Allah swt menundukkan pula bagi manusia siang dan malam. Siang dapat digunakan manusia sebagai tempat berusaha, beramal, dan bermasyarakat. Sedangkan malam dapat dijadikan sebagai waktu untuk beristirahat dari kelelahan setelah berusaha di siang hari.

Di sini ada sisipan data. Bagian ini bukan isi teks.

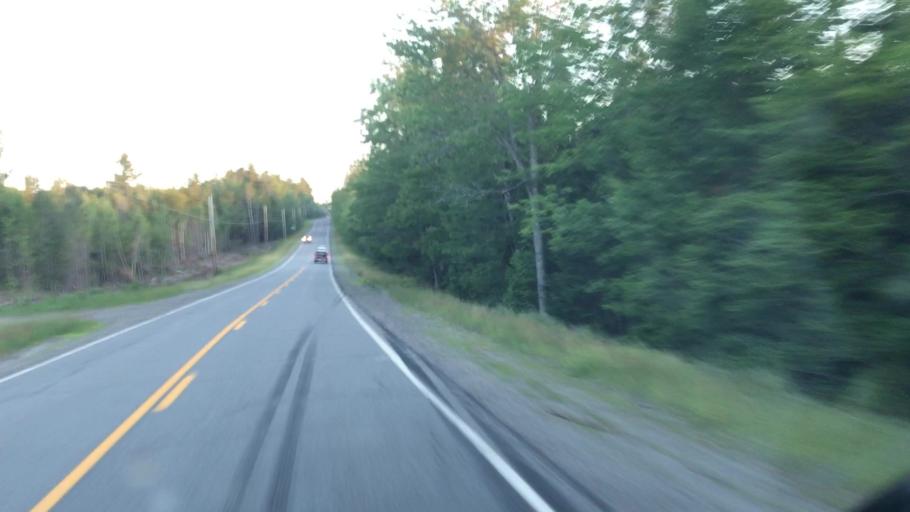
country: US
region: Maine
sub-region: Penobscot County
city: Medway
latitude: 45.5907
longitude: -68.3131
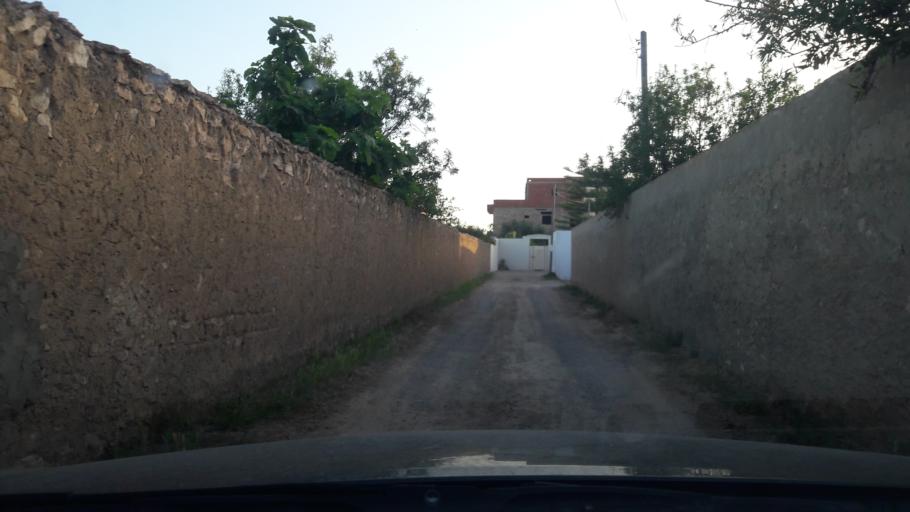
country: TN
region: Safaqis
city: Al Qarmadah
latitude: 34.7914
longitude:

Allah berfirman:
وَمِنْ رَّحْمَتِهٖ جَعَلَ لَكُمُ الَّيْلَ وَالنَّهَارَ لِتَسْكُنُوْا فِيْهِ وَلِتَبْتَغُوْ ا مِنْ فَضْلِهٖ وَلَعَلَّكُمْ تَشْكُرُوْنَ ٧٣ (القصص)
Dan adalah karena rahmat-Nya, Dia jadikan untukmu malam dan siang, agar kamu beristirahat pada malam hari dan agar kamu mencari sebagian karunia-Nya (pada siang hari) dan agar kamu bersyukur kepada-Nya. (al-Qaṣaṣ/28: 73)

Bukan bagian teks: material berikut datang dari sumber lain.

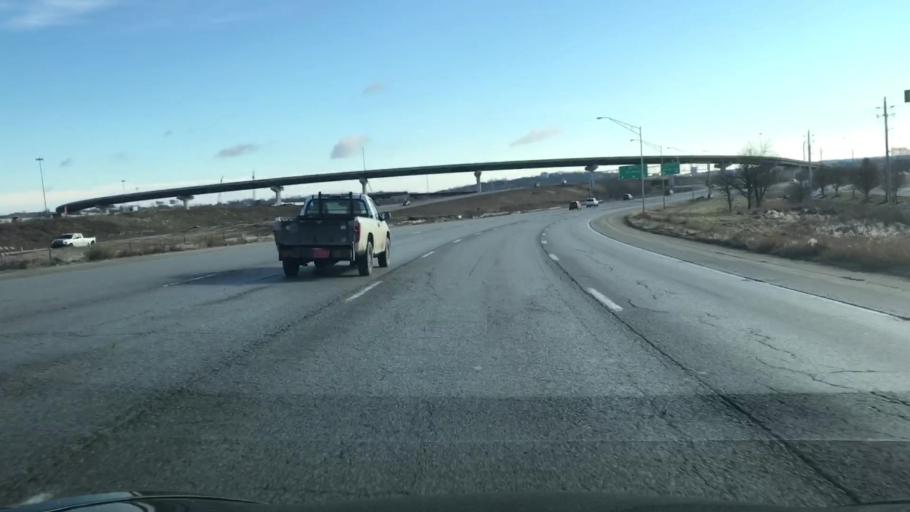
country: US
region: Iowa
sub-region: Pottawattamie County
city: Council Bluffs
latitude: 41.2317
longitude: -95.8460
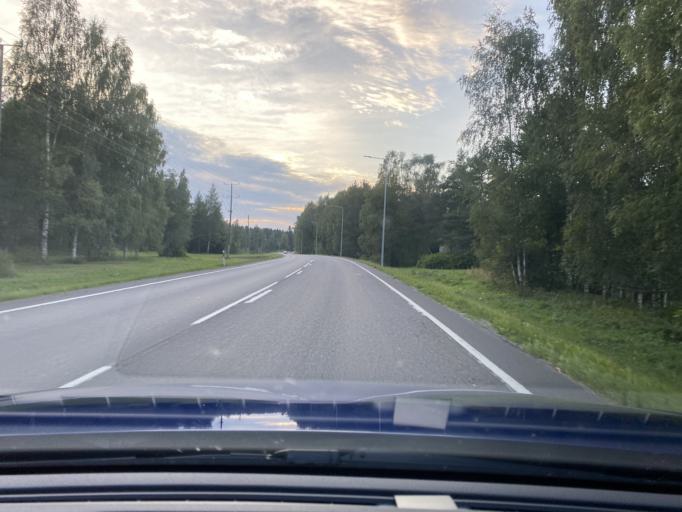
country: FI
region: Satakunta
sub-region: Pohjois-Satakunta
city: Kankaanpaeae
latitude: 61.8035
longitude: 22.3875
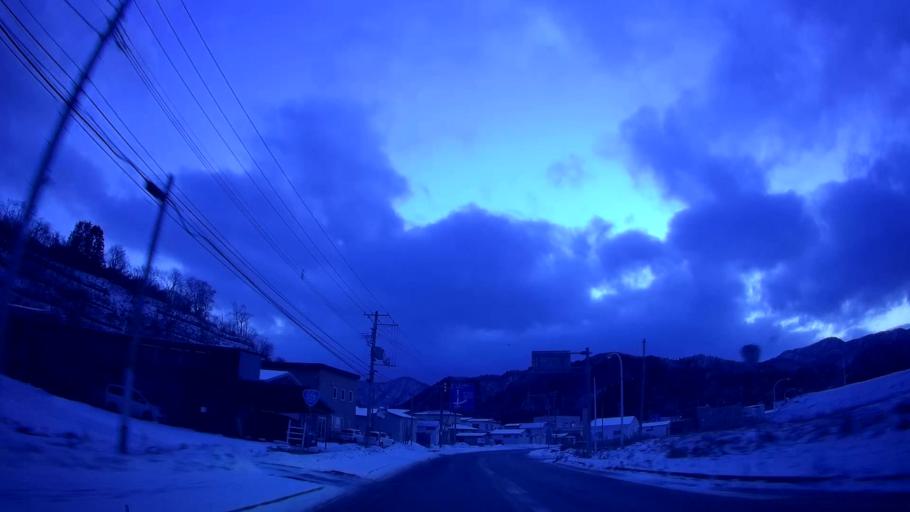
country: JP
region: Hokkaido
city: Hakodate
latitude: 41.8920
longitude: 141.0237
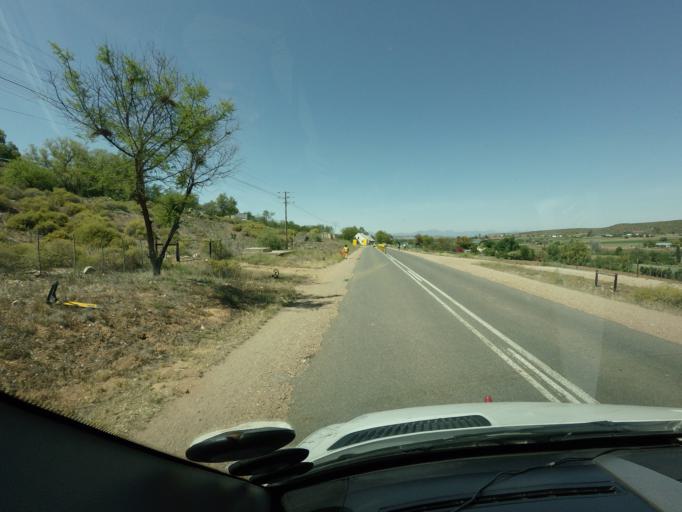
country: ZA
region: Western Cape
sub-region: Eden District Municipality
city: Oudtshoorn
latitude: -33.4814
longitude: 22.2477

Dalam ayat ini pula Allah menggunakan kata sakhkhara (menunduk-kan), yang mengisyaratkan kita untuk menggunakan akal dalam memanfaat-kan baik matahari, bulan, maupun fenomena malam maupun siang. Dengan demikian sakhkhara ini mengandung perintah untuk mengembangkan teknologi, kalender berbasis matahari (solar calendar) atau bulan (lunar calendar), dan energi matahari (solar energy). Juga mengandung perintah untuk menggunakan baik matahari atau bulan untuk keperluan navigasi dalam pelayaran maupun penerbangan, dan sebagainya. Begitu juga meng-gunakan malam dan siang untuk mengetahui atau mengukur biological clock kita. Demikian penjelasan dari sudut pandang saintis.
Lā Tuḥṣūhā لاَ تُحْصُوْهَا (Ibrāhīm/14: 34)

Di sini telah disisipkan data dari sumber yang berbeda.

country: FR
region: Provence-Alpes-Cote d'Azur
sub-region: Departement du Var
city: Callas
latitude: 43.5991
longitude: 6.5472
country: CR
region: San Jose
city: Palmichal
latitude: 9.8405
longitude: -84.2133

Ungkapan lā tuḥṣūhā, dalam Al-Qur’an, terulang dua kali, di samping ayat ini juga dalam Surah an-Naḥl/16: 18. Keduanya berhubungan dengan kenyataan betapa banyak nikmat Allah yang diberikan-Nya kepada makhluk, terutama manusia. Seandainya manusia mencoba menghitung nikmat-nikmat Allah, maka Allah menyatakan: “Lā tuḥṣūhā (kamu sekalian tidak sanggup menghitungnya).” Yang dimaksud dengan penegasan lā tuḥṣūhā, menurut Ibn al-Jawzī, ialah lā tuṭīqu al-ityān ‘alā jamī‘ihā bi al-addi likaṡratihā (kamu tidak akan sanggup menghitung dengan detail keseluruhan nikmat karena banyaknya). Dengan demikian, manusia wajib bersyukur kepada Allah, Maha Pemberi nikmat.